▶ DESCRIPTION OF THE TASK:
Transcribe each line below word for word.

▶ SOURCE DATA:
****************************************

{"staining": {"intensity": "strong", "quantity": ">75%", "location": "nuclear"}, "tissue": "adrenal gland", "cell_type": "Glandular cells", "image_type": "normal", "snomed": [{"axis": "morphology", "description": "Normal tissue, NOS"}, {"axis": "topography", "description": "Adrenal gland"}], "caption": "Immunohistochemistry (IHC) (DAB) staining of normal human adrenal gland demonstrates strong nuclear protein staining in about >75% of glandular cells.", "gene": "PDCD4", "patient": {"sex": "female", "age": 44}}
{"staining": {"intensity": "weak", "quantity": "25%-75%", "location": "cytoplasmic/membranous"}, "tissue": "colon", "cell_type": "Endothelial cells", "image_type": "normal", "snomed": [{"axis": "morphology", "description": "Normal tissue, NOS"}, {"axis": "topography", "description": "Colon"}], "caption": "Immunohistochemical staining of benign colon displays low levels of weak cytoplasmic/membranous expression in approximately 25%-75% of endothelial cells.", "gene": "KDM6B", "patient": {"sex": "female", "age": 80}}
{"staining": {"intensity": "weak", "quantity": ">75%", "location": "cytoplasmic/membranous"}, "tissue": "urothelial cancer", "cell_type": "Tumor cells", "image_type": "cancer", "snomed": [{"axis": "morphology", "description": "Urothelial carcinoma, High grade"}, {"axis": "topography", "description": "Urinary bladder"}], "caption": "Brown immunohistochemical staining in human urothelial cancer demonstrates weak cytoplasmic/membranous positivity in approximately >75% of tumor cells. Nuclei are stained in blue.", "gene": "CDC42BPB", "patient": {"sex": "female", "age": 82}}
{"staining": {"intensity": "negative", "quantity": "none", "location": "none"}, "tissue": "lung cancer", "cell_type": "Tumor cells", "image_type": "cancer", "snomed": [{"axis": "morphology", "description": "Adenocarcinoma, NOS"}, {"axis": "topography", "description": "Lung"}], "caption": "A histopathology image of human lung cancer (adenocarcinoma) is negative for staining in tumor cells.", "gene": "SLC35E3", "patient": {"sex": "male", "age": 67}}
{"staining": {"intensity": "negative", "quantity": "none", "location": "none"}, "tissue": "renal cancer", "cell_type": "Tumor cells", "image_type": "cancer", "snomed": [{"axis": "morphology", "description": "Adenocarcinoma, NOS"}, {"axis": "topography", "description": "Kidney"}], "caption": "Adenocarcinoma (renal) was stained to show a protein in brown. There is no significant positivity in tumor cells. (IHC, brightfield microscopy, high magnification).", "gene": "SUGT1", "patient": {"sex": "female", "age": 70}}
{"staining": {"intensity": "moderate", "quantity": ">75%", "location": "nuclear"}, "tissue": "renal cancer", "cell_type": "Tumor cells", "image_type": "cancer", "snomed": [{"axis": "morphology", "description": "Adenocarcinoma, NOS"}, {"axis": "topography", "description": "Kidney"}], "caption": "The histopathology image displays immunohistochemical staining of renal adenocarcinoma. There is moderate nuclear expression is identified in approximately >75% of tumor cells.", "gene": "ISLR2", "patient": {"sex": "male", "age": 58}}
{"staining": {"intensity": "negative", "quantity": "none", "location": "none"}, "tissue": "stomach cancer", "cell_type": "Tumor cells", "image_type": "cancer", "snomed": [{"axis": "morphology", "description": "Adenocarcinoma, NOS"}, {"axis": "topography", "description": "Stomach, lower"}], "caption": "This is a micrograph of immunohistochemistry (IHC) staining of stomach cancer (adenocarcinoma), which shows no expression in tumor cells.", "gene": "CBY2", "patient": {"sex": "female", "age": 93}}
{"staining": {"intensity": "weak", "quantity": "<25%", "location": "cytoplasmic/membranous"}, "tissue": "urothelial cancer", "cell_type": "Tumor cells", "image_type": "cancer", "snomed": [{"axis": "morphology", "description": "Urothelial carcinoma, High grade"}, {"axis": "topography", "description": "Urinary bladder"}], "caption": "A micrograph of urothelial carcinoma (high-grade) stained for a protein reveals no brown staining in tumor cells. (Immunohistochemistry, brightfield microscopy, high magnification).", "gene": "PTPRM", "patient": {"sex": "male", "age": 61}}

****************************************

▶ TASK RESULT:
{"staining": {"intensity": "strong", "quantity": ">75%", "location": "nuclear"}, "tissue": "adrenal gland", "cell_type": "Glandular cells", "image_type": "normal", "snomed": [{"axis": "morphology", "description": "Normal tissue, NOS"}, {"axis": "topography", "description": "Adrenal gland"}], "caption": "Immunohistochemistry (IHC) (DAB) staining of normal human adrenal gland demonstrates strong nuclear protein staining in about >75% of glandular cells.", "gene": "PDCD4", "patient": {"sex": "female", "age": 44}}
{"staining": {"intensity": "weak", "quantity": "25%-75%", "location": "cytoplasmic/membranous"}, "tissue": "colon", "cell_type": "Endothelial cells", "image_type": "normal", "snomed": [{"axis": "morphology", "description": "Normal tissue, NOS"}, {"axis": "topography", "description": "Colon"}], "caption": "Immunohistochemical staining of benign colon displays low levels of weak cytoplasmic/membranous expression in approximately 25%-75% of endothelial cells.", "gene": "KDM6B", "patient": {"sex": "female", "age": 80}}
{"staining": {"intensity": "weak", "quantity": ">75%", "location": "cytoplasmic/membranous"}, "tissue": "urothelial cancer", "cell_type": "Tumor cells", "image_type": "cancer", "snomed": [{"axis": "morphology", "description": "Urothelial carcinoma, High grade"}, {"axis": "topography", "description": "Urinary bladder"}], "caption": "Brown immunohistochemical staining in human urothelial cancer demonstrates weak cytoplasmic/membranous positivity in approximately >75% of tumor cells. Nuclei are stained in blue.", "gene": "CDC42BPB", "patient": {"sex": "female", "age": 82}}
{"staining": {"intensity": "negative", "quantity": "none", "location": "none"}, "tissue": "lung cancer", "cell_type": "Tumor cells", "image_type": "cancer", "snomed": [{"axis": "morphology", "description": "Adenocarcinoma, NOS"}, {"axis": "topography", "description": "Lung"}], "caption": "A histopathology image of human lung cancer (adenocarcinoma) is negative for staining in tumor cells.", "gene": "SLC35E3", "patient": {"sex": "male", "age": 67}}
{"staining": {"intensity": "negative", "quantity": "none", "location": "none"}, "tissue": "renal cancer", "cell_type": "Tumor cells", "image_type": "cancer", "snomed": [{"axis": "morphology", "description": "Adenocarcinoma, NOS"}, {"axis": "topography", "description": "Kidney"}], "caption": "Adenocarcinoma (renal) was stained to show a protein in brown. There is no significant positivity in tumor cells. (IHC, brightfield microscopy, high magnification).", "gene": "SUGT1", "patient": {"sex": "female", "age": 70}}
{"staining": {"intensity": "moderate", "quantity": ">75%", "location": "nuclear"}, "tissue": "renal cancer", "cell_type": "Tumor cells", "image_type": "cancer", "snomed": [{"axis": "morphology", "description": "Adenocarcinoma, NOS"}, {"axis": "topography", "description": "Kidney"}], "caption": "The histopathology image displays immunohistochemical staining of renal adenocarcinoma. There is moderate nuclear expression is identified in approximately >75% of tumor cells.", "gene": "ISLR2", "patient": {"sex": "male", "age": 58}}
{"staining": {"intensity": "negative", "quantity": "none", "location": "none"}, "tissue": "stomach cancer", "cell_type": "Tumor cells", "image_type": "cancer", "snomed": [{"axis": "morphology", "description": "Adenocarcinoma, NOS"}, {"axis": "topography", "description": "Stomach, lower"}], "caption": "This is a micrograph of immunohistochemistry (IHC) staining of stomach cancer (adenocarcinoma), which shows no expression in tumor cells.", "gene": "CBY2", "patient": {"sex": "female", "age": 93}}
{"staining": {"intensity": "weak", "quantity": "<25%", "location": "cytoplasmic/membranous"}, "tissue": "urothelial cancer", "cell_type": "Tumor cells", "image_type": "cancer", "snomed": [{"axis": "morphology", "description": "Urothelial carcinoma, High grade"}, {"axis": "topography", "description": "Urinary bladder"}], "caption": "A micrograph of urothelial carcinoma (high-grade) stained for a protein reveals no brown staining in tumor cells. (Immunohistochemistry, brightfield microscopy, high magnification).", "gene": "PTPRM", "patient": {"sex": "male", "age": 61}}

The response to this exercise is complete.